=== Assignment ===
Starting at the line that contains "ния дорадо в" and continuing through the last line, can you update the text by replacing "Fantastic" with "Excellent", changing nothing else? Give only those lines, without the pictures.

= = = = =

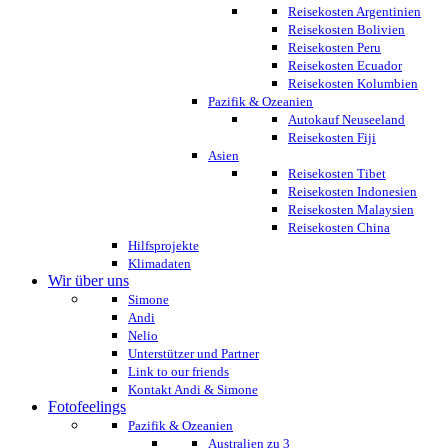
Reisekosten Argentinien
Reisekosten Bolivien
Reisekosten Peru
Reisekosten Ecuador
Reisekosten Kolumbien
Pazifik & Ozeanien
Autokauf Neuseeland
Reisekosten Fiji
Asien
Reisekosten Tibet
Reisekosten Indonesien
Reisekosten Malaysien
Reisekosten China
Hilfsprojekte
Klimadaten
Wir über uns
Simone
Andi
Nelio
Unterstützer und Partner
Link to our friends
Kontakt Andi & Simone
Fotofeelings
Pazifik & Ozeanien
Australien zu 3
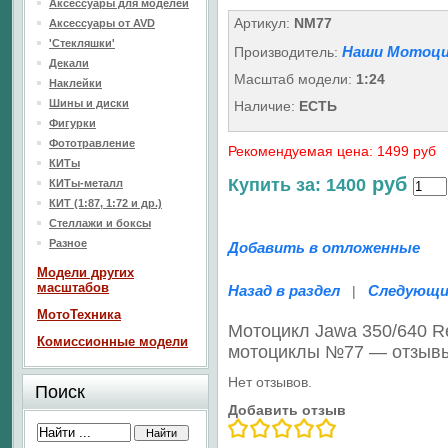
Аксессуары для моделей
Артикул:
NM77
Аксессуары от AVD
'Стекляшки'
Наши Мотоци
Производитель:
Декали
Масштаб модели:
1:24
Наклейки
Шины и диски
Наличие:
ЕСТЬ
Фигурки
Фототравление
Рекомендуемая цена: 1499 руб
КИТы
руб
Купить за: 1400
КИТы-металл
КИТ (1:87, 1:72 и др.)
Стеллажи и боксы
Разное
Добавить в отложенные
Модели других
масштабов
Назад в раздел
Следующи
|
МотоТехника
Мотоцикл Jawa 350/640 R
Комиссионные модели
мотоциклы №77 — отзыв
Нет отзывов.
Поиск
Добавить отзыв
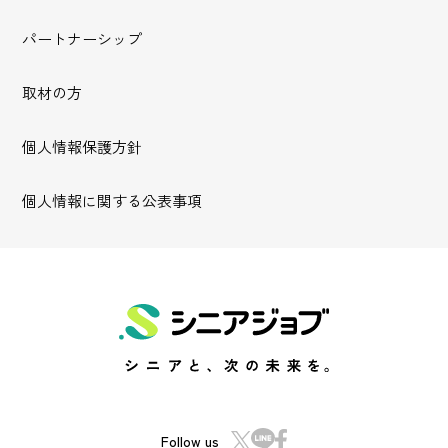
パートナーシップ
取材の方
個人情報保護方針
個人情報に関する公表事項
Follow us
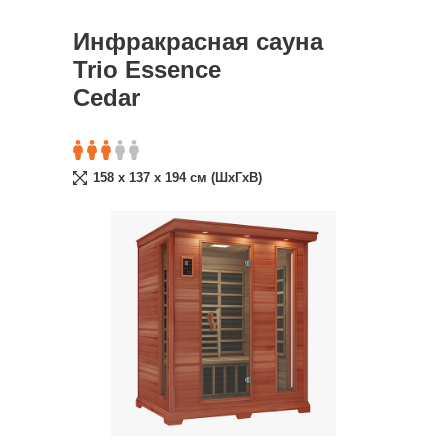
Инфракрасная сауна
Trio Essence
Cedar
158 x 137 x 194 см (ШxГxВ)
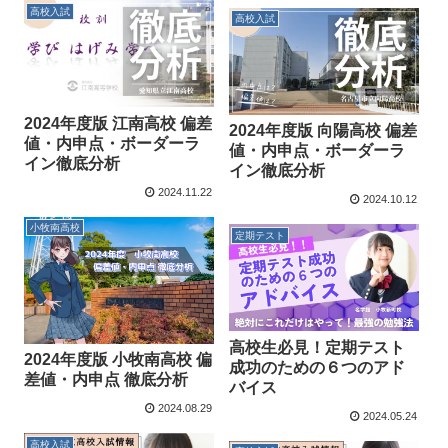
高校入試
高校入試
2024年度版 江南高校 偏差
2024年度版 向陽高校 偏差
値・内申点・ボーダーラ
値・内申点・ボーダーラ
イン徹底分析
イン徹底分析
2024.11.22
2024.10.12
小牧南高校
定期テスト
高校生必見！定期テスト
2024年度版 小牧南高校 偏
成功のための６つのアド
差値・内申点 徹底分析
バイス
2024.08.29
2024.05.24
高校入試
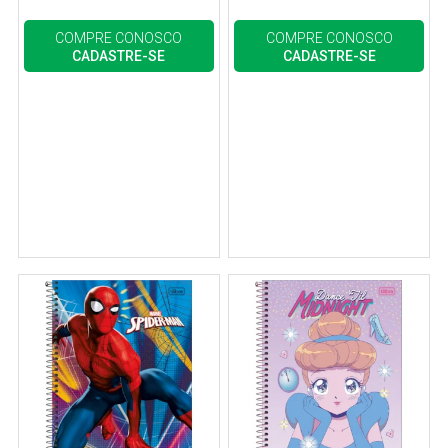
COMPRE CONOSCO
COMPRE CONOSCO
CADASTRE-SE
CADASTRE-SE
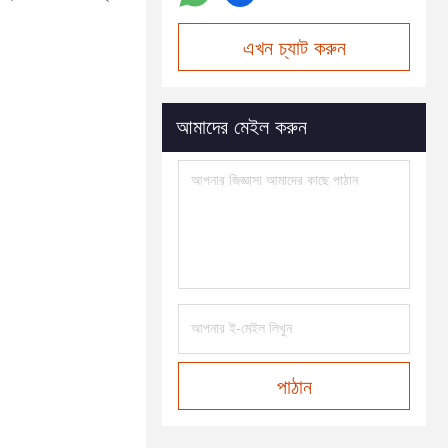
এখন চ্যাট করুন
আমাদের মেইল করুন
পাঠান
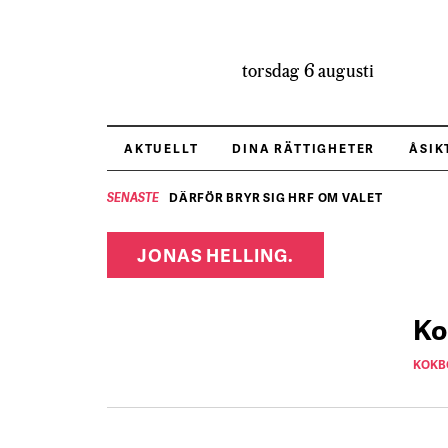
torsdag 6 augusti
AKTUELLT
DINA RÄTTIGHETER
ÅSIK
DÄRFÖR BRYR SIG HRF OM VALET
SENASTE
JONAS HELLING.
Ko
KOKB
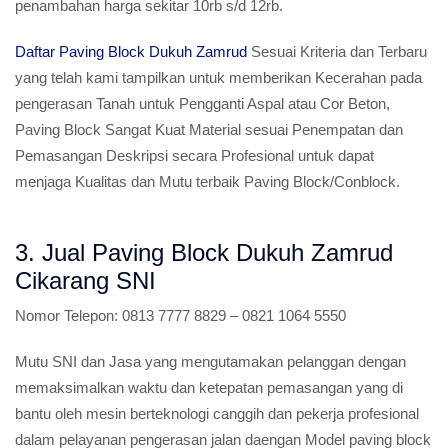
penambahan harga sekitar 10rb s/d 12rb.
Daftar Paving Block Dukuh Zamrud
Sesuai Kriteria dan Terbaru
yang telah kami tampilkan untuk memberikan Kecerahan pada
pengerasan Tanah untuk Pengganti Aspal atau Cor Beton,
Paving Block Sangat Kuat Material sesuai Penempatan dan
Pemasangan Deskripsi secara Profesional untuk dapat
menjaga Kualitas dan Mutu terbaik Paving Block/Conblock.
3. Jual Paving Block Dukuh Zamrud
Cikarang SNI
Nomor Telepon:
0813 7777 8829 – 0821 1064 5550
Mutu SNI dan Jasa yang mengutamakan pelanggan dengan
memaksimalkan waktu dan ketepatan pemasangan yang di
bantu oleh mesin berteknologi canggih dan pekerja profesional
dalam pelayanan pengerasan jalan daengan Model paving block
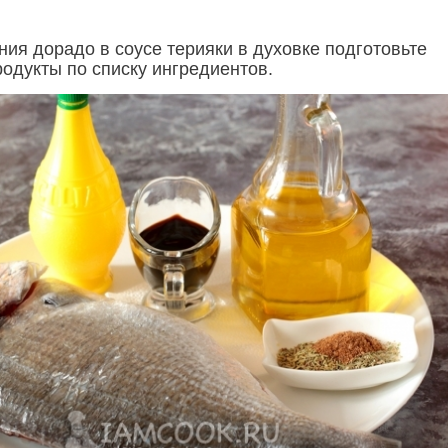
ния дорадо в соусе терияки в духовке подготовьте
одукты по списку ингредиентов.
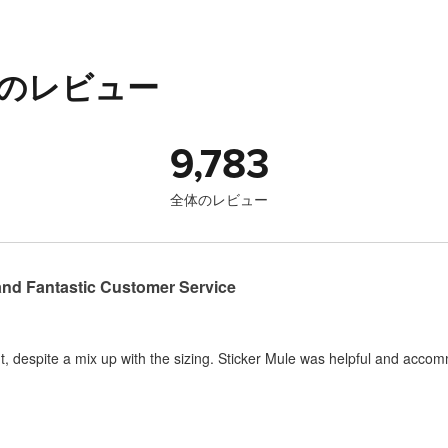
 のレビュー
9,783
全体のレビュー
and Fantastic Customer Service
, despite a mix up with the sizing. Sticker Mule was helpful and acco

= = = = =

=== Worked solution ===
ния дорадо в соусе терияки в духовке подготовьте
одукты по списку ингредиентов.
 のレビュー
9,783
全体のレビュー
and Excellent Customer Service
, despite a mix up with the sizing. Sticker Mule was helpful and acco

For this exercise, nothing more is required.